You've essentially just derived my Parallel Hierarchical Replanner (PHR)... :-) ...

You've essentially just derived my Parallel Hierarchical Replanner (PHR)... :-) However, your step 6 isn't always useful because not only do you sometimes discover new obstacles (higher costs), occasionally you discover new shortcuts (lower costs).

In the PHR, you spawn two (or more, but ignore that for now) threads. One runs the globally optimal planner on as up-to-date data as it can; slow, but important to keep working upon. The other runs a local window planner from the agent's current location to as far ahead along the most recent global plan as fits within the window.

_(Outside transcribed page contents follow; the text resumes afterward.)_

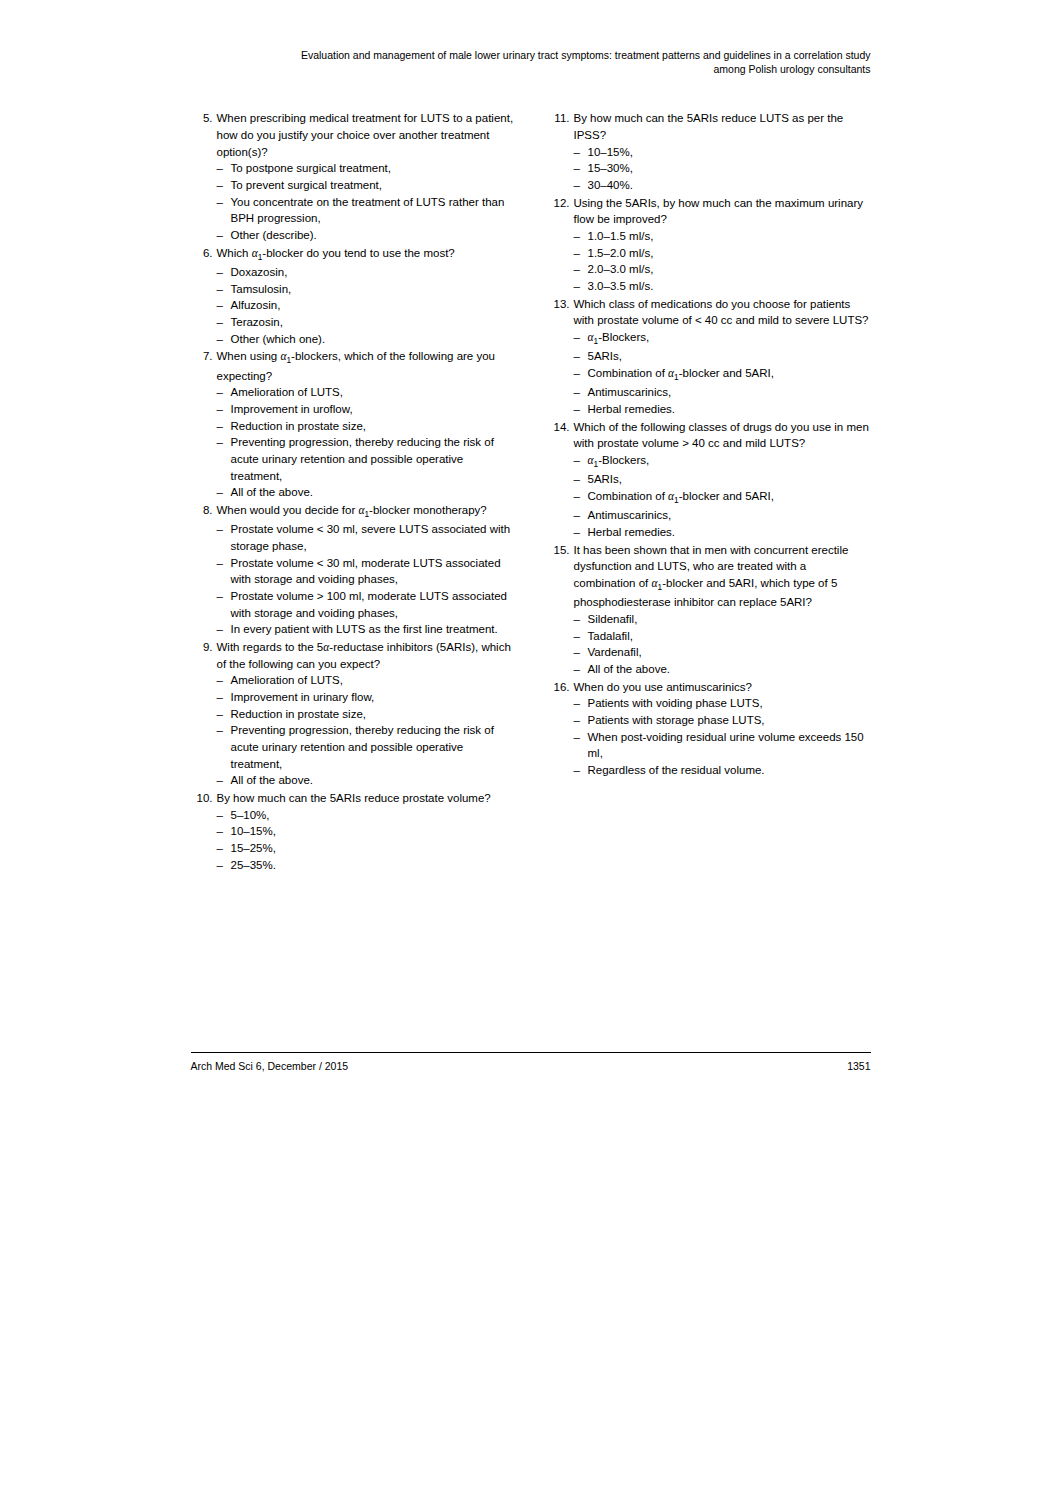Evaluation and management of male lower urinary tract symptoms: treatment patterns and guidelines in a correlation study
among Polish urology consultants
5. When prescribing medical treatment for LUTS to a patient, how do you justify your choice over another treatment option(s)?
To postpone surgical treatment,
To prevent surgical treatment,
You concentrate on the treatment of LUTS rather than BPH progression,
Other (describe).
6. Which α 1-blocker do you tend to use the most?
Doxazosin,
Tamsulosin,
Alfuzosin,
Terazosin,
Other (which one).
7. When using α 1-blockers, which of the following are you expecting?
Amelioration of LUTS,
Improvement in uroflow,
Reduction in prostate size,
Preventing progression, thereby reducing the risk of acute urinary retention and possible operative treatment,
All of the above.
8. When would you decide for α 1-blocker monotherapy?
Prostate volume < 30 ml, severe LUTS associated with storage phase,
Prostate volume < 30 ml, moderate LUTS associated with storage and voiding phases,
Prostate volume > 100 ml, moderate LUTS associated with storage and voiding phases,
In every patient with LUTS as the first line treatment.
9. With regards to the 5α-reductase inhibitors (5ARIs), which of the following can you expect?
Amelioration of LUTS,
Improvement in urinary flow,
Reduction in prostate size,
Preventing progression, thereby reducing the risk of acute urinary retention and possible operative treatment,
All of the above.
10. By how much can the 5ARIs reduce prostate volume?
5–10%,
10–15%,
15–25%,
25–35%.
11. By how much can the 5ARIs reduce LUTS as per the IPSS?
10–15%,
15–30%,
30–40%.
12. Using the 5ARIs, by how much can the maximum urinary flow be improved?
1.0–1.5 ml/s,
1.5–2.0 ml/s,
2.0–3.0 ml/s,
3.0–3.5 ml/s.
13. Which class of medications do you choose for patients with prostate volume of < 40 cc and mild to severe LUTS?
α 1-Blockers,
5ARIs,
Combination of α 1-blocker and 5ARI,
Antimuscarinics,
Herbal remedies.
14. Which of the following classes of drugs do you use in men with prostate volume > 40 cc and mild LUTS?
α 1-Blockers,
5ARIs,
Combination of α 1-blocker and 5ARI,
Antimuscarinics,
Herbal remedies.
15. It has been shown that in men with concurrent erectile dysfunction and LUTS, who are treated with a combination of α 1-blocker and 5ARI, which type of 5 phosphodiesterase inhibitor can replace 5ARI?
Sildenafil,
Tadalafil,
Vardenafil,
All of the above.
16. When do you use antimuscarinics?
Patients with voiding phase LUTS,
Patients with storage phase LUTS,
When post-voiding residual urine volume exceeds 150 ml,
Regardless of the residual volume.
Arch Med Sci 6, December / 2015
1351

The result is a pretty good trade-off between actually executing the plan, and waiting to finish computing a globally optimal one. Essentially you're tracking along a stale but once-upon-a-time optimal global plan, locally optimising subsections of it. There are also some more generally useful trade-offs to this too, like using an anytime planner for the global thread.

My PhD was then an attempt to generalize these strategies into a cohesive framework. It starts from the assumption that what you really want is not to travel along `optimal' paths, but just to get to the damn goal as fast as possible. To that end, measuring everything in terms of time becomes sensible. Ultimately, it comes down to solving y* = arg_min_over_Y{ p + e + c }. y* is the optimal set of adjustable parameters in your system (e.g. choice of algorithm, number of threads to use, amount of RAM to use, tuning parameters in the algorithm, etc) in the space Y of all possible parameter sets. p is planning time, e is execution time, and c is the time taken to solve that optimisation equation itself. i.e. it's a transindental equation, so the only way to solve it is to estimate each of those time factors.

Finally, everything gets wrapped up in a nice package that combines a learning model, state estimator, optimiser, and planning system, and solves that equation repeatedly. Every time it does, it "applies" the y* parameters to the system (whatever that means depends upon what they represent), and starts again. If it helps, you can think of it as a feedback loop that adjusts its own controller gains, and where one of the inputs is the time taken to run the controller.